How about that plot though, eh? This one's a strange beast, not least because everything in it gets played unusually straight. At no point does Hatoful Boyfriend demonstrate any self-awareness or acknowledge the pure stupidity of its central concept; nobody ever stops to ask how a pigeon is capable of holding a pen or what exactly causes your protagonist to become romantically interested in a few kilos of feathers and bones, and though it feels like a missed opportunity to indulge in a quick gag here and there, I could dig that, you know? There's a kind of slow burn of entertainment to be derived from the absurdity of being surrounded by sentient birds without anybody involved batting an eye. The problem here is that the story, especially towards the end of several plot threads, gets particularly melodramatic at times, and like a bad poker player at a masked ball I just can't read its face.
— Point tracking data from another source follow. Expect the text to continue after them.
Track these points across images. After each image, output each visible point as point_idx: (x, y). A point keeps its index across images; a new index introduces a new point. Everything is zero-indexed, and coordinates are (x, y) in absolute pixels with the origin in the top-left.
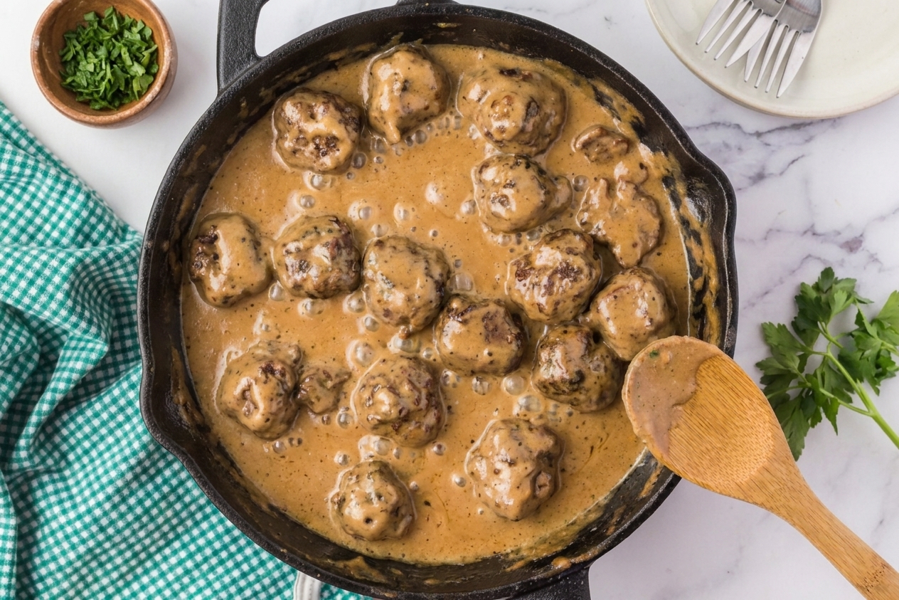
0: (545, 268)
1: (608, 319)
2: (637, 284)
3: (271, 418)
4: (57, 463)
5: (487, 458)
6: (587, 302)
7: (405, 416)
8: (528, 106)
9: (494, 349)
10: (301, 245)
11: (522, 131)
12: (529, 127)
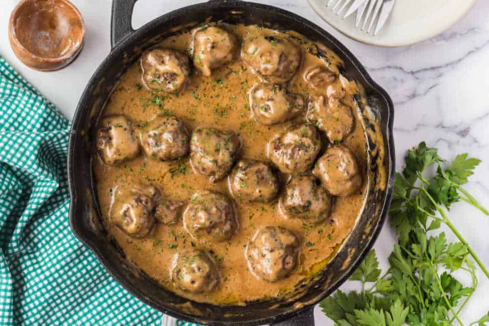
0: (289, 145)
1: (324, 172)
2: (340, 153)
3: (140, 227)
4: (32, 248)
5: (258, 248)
6: (313, 163)
7: (213, 225)
8: (280, 57)
9: (262, 189)
10: (157, 132)
11: (277, 70)
12: (281, 68)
After all this light-hearted banter, am I really expected to take it seriously now? Am I supposed to be genuinely worried about what Shuu gets up to at night in the infirmary, or moved by the plight of Ryouta's dear old mum? Like it or not, we're still talking about pigeons here, and the storytelling on display just isn't engaging enough to make me forget that in any reasonable depiction they would exist only to deposit a foul-smelling mess on Nelson's Column, or perhaps on a comic-relief character. Wisely, the dramatics are kept in check – for the most part – with a much more appropriate counterbalancing dose of silliness here and there. In practice this means that the tone has the potential to swing wildly around like a cat tied to a ceiling fan, but hey, sometimes you just have to take what you can. I suppose the advantage to creating a pigeon dating sim is that no matter what drug-induced nonsense you commit to paper, nobody can ever accuse it of being too far-fetched for its context. Consequentially there are subplots where pigeon-centric political parties plot to commit xenocide and puddings engulf the world. See? I bet you didn't even blink.
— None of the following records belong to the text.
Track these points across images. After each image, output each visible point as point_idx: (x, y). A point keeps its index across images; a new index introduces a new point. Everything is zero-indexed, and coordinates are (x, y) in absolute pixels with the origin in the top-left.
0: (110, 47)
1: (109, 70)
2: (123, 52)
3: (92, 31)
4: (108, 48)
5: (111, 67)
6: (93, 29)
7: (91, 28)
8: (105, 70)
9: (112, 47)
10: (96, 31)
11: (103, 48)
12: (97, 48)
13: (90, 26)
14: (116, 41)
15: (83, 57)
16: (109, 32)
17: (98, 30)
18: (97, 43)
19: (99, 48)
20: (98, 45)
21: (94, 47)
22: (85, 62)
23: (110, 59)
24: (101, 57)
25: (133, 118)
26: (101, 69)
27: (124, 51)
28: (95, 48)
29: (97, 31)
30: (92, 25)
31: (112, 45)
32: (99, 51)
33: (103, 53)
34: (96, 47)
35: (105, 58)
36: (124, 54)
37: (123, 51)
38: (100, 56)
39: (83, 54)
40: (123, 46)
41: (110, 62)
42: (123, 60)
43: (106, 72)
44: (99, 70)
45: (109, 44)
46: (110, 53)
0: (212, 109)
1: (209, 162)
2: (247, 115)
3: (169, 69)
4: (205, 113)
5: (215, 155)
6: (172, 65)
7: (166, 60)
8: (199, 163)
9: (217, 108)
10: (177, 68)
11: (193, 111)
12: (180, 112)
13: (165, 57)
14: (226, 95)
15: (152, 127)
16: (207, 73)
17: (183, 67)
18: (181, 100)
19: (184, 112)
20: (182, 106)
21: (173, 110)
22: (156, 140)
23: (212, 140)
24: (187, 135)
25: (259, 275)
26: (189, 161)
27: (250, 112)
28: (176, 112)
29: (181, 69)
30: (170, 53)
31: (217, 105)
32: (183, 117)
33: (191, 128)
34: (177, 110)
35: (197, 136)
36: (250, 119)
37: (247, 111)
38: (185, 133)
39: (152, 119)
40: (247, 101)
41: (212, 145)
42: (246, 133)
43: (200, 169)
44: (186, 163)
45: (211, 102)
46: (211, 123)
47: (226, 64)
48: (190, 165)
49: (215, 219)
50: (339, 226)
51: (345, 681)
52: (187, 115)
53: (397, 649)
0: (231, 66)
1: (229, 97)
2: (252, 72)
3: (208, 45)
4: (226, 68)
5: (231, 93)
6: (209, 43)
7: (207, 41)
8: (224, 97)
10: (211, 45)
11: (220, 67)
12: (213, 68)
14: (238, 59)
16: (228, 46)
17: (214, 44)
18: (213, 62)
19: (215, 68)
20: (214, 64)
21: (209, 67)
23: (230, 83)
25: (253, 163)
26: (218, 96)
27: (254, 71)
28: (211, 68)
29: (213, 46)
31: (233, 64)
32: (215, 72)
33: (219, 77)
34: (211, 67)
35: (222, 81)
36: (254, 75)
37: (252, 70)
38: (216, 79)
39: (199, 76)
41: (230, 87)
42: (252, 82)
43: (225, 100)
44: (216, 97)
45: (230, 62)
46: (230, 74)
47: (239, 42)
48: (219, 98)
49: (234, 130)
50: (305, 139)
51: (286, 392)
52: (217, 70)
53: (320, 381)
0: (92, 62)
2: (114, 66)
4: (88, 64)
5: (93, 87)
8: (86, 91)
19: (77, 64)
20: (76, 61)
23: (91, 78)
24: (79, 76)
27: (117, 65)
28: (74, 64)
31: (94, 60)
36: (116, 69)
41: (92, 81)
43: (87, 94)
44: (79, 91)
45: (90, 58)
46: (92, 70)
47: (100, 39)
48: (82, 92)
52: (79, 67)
There's definitely something deeper at work here than just misplaced melodrama, though. It's easy to point and laugh at Hatoful Boyfriend and then just move on, but the concept raises some surprising points on the nature of its genre. Though there is an option to give all your romance options a sparkly anime boy portrait when you first encounter them, but by and large you're just talking to pigeons. Does this influence your choices? Is this an attempt to create a dating sim where your goal is influenced by appearances as little as possible? Perhaps it's a subtle piece of commentary on dating sims as a whole; demonstrating that gamifying relationships like this objectifies characters to the point that they might as well be pigeons. Buggered if I know. Maybe I'm reading too much into this.